(Stored data entries)
::::

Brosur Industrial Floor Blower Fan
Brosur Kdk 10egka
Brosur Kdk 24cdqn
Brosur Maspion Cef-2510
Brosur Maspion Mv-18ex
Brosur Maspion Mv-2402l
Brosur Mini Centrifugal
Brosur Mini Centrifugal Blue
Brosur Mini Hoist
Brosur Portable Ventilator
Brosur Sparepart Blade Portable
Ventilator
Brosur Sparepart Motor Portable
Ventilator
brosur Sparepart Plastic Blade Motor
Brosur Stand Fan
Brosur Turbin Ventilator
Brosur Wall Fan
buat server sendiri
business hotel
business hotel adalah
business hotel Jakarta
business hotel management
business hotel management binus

::::

• _Task item_
Copy all lines above where "Mini" is present.

• _Solution to this problem_
Brosur Mini Centrifugal
Brosur Mini Centrifugal Blue
Brosur Mini Hoist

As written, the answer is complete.